▶ _Document excerpt_:
[Start of Attachment]

The Hebrew year 5781 has begun in the midst of a serious crisis for Israel’s health-care system due to the ever-growing coronavirus pandemic. The rise in the number of cases has led to a rapid increase in the number of hospitalized patients, particularly the number in serious condition and on ventilators. Therefore, a corresponding rise in the mortality rate is unavoidable.
Models put us at 800 seriously ill patients by week’s end—the number at which hospitals will be unable to cope. And with or without a lockdown, that number is expected to rise even higher. Even if a more stringent lockdown is imposed, we at the Hebrew University of Jerusalem are predicting another 1,000 COVID deaths by the start of November. Without a lockdown, the number of confirmed cases and seriously ill will rise sharply, as will the number of people dying. (Assuming that current restrictions remain in place, we are projecting another 2,000 seriously ill patients by the start of November).
If the number of serious cases exceeds the hospitals’ capacity to provide treatment, patients needing hospitalization for other reasons might not receive appropriate treatment.
Are you sick of chilling predictions? Do you feel that we were all too frightened at the start of the pandemic? Nevertheless, this time, the alarm is real. The health-care system is already under a heavy burden, to the extent that hospitals are opening coronavirus units in basements and parking lots, and patients are being transferred from hospital to hospital. Some hospitals are refusing to take additional patients.
The burden is also taxing community clinics, where doctors are supposed to be seeing to some 50,000 corona patients who are not hospitalized, sending them for tests and providing documentation that they are no longer sick. The health care system is dealing with the burden of treating COVID patients in addition to other patients, and apparently, the latter group are the ones being hurt.
The burden COVID-19 is putting on the health-care system is underscored by a staff shortage—many have either tested positive for coronavirus or been put in quarantine. We must reduce the spread of the virus to decrease the need for care.

[End of Attachment]

[Saved entries]

[Start of Attachment]

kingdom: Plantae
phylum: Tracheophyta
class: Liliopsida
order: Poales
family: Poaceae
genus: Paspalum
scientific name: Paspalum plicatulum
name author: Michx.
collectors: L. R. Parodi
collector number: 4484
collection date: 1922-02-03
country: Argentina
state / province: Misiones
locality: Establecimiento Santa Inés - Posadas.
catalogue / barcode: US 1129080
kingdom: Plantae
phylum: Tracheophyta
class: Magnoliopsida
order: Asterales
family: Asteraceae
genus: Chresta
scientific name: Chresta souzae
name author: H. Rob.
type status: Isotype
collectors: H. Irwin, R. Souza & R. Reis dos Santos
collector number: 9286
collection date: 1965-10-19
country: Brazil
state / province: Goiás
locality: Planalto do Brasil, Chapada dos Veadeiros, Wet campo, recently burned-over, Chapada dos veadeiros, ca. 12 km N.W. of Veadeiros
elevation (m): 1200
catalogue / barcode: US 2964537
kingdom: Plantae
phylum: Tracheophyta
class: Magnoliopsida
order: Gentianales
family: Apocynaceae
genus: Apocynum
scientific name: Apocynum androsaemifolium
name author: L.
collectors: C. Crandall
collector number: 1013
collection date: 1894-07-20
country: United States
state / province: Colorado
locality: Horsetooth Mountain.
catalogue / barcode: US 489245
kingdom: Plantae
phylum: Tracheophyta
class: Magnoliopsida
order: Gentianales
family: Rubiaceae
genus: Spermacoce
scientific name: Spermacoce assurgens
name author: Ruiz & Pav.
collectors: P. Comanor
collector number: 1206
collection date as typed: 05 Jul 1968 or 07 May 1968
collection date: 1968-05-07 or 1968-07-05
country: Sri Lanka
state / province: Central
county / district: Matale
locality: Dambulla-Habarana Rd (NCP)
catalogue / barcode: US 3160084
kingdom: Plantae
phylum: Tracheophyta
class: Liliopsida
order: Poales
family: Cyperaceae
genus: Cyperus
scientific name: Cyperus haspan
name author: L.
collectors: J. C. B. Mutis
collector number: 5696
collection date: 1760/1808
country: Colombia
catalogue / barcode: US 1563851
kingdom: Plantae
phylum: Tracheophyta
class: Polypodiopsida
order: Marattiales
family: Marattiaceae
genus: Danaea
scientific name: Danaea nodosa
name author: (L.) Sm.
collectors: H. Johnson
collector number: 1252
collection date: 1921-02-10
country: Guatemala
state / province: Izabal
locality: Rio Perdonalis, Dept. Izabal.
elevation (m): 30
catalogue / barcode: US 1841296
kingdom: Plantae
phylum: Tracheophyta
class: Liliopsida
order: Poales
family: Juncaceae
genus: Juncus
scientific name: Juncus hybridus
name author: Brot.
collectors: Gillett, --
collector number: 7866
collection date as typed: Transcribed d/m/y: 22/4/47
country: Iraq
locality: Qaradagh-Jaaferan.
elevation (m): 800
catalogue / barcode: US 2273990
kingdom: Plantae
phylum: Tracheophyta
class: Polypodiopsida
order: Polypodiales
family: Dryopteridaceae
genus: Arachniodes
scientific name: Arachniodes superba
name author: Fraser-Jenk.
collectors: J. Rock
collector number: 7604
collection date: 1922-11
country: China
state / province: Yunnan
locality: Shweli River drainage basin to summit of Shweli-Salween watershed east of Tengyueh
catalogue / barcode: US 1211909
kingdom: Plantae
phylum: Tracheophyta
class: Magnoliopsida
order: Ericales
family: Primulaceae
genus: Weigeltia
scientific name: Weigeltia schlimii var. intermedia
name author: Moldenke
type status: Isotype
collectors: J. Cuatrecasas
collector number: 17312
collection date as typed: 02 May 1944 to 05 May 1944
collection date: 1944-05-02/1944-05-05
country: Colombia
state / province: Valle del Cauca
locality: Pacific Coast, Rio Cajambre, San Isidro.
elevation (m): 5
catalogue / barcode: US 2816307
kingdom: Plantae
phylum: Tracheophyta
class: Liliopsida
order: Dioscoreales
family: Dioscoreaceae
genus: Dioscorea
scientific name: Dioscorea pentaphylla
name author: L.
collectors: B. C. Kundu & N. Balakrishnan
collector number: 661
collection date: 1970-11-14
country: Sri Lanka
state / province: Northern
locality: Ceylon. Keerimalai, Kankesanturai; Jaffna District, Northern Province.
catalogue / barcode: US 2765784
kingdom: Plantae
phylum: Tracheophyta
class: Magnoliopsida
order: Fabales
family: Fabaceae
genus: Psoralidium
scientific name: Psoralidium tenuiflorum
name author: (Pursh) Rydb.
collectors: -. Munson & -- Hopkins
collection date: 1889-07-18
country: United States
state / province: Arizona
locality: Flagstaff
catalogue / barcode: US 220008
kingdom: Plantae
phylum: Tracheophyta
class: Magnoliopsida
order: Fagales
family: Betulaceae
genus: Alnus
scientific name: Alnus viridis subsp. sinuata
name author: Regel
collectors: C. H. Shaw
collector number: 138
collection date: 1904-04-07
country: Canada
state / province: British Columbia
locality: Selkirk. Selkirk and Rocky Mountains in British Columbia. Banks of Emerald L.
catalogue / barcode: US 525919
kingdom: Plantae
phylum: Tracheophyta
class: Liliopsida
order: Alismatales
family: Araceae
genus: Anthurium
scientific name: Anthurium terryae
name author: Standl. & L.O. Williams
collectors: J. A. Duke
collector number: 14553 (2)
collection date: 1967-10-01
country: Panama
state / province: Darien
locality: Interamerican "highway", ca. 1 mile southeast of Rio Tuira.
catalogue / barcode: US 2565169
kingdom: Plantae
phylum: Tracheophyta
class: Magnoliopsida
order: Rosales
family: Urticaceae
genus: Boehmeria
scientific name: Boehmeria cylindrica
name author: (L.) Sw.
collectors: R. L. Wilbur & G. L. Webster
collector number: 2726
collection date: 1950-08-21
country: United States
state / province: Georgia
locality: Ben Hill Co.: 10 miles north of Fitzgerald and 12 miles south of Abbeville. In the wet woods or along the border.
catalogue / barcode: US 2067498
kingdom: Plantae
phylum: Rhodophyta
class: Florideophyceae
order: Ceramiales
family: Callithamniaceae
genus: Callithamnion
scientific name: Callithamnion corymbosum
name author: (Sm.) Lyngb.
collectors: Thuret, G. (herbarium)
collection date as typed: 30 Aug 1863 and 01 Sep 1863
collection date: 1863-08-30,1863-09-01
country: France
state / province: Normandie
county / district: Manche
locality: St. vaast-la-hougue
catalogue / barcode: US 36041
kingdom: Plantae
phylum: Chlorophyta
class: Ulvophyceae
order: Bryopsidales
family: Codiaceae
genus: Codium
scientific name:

[End of Attachment]

▶ _Problem set_:
1. Answer these questions about the article on Israel's hospital crisis:
(a) How many seriously ill patients do models put Israel at by week's end?
(b) Where are hospitals opening coronavirus units?
(c) About how many corona patients who are not hospitalized are community clinic doctors supposed to be seeing to?
2. Write out the article on Israel's hospital crisis from "Models put us" up to and including "start of November).".
3. Continue the article on Israel's hospital crisis from where it stops.
None of this data is needed.

▶ _Expected results_:
1.
(a) 800
(b) In basements and parking lots
(c) Some 50,000

2.
Models put us at 800 seriously ill patients by week’s end—the number at which hospitals will be unable to cope. And with or without a lockdown, that number is expected to rise even higher. Even if a more stringent lockdown is imposed, we at the Hebrew University of Jerusalem are predicting another 1,000 COVID deaths by the start of November. Without a lockdown, the number of confirmed cases and seriously ill will rise sharply, as will the number of people dying. (Assuming that current restrictions remain in place, we are projecting another 2,000 seriously ill patients by the start of November).

3.
To reduce the number of cases, we must put emergency measures in place. A lockdown has many negative ramifications on the economy, education, mental health and on our quality of life, and the government must take steps to provide economic aid to those in need. This pandemic should have been handled by strictly professional considerations, but it has become politicized, chaotic and polarizing, which has led to damage on two main fronts.
First, it has led us to a state in which a lockdown is required, something that could have been prevented if the crisis had been effectively managed from the start. Second, nearly everyone feels that various sectors are getting special treatment due to political pressure. That sense, along with the blatant disregard of public health regulations by people close to elected officials, and selective enforcement, are keeping the public from trusting the rules and the motives behind them. That feeling is also preventing social solidarity.
Public trust in the system and solidarity are vital forces in ensuring that people follow the rules, thereby reducing the number of cases. In the current battle, the public is on the front lines. If only these dark predictions turn out to be wrong, but even optimistic assessments put us at the brink of a precipice, and all that will be left is to try and control the damage.
Dr. Ronit Calderon-Margalit is a public health physician and lecturer in the Braun School of Public Health and Community Medicine at the Hebrew University.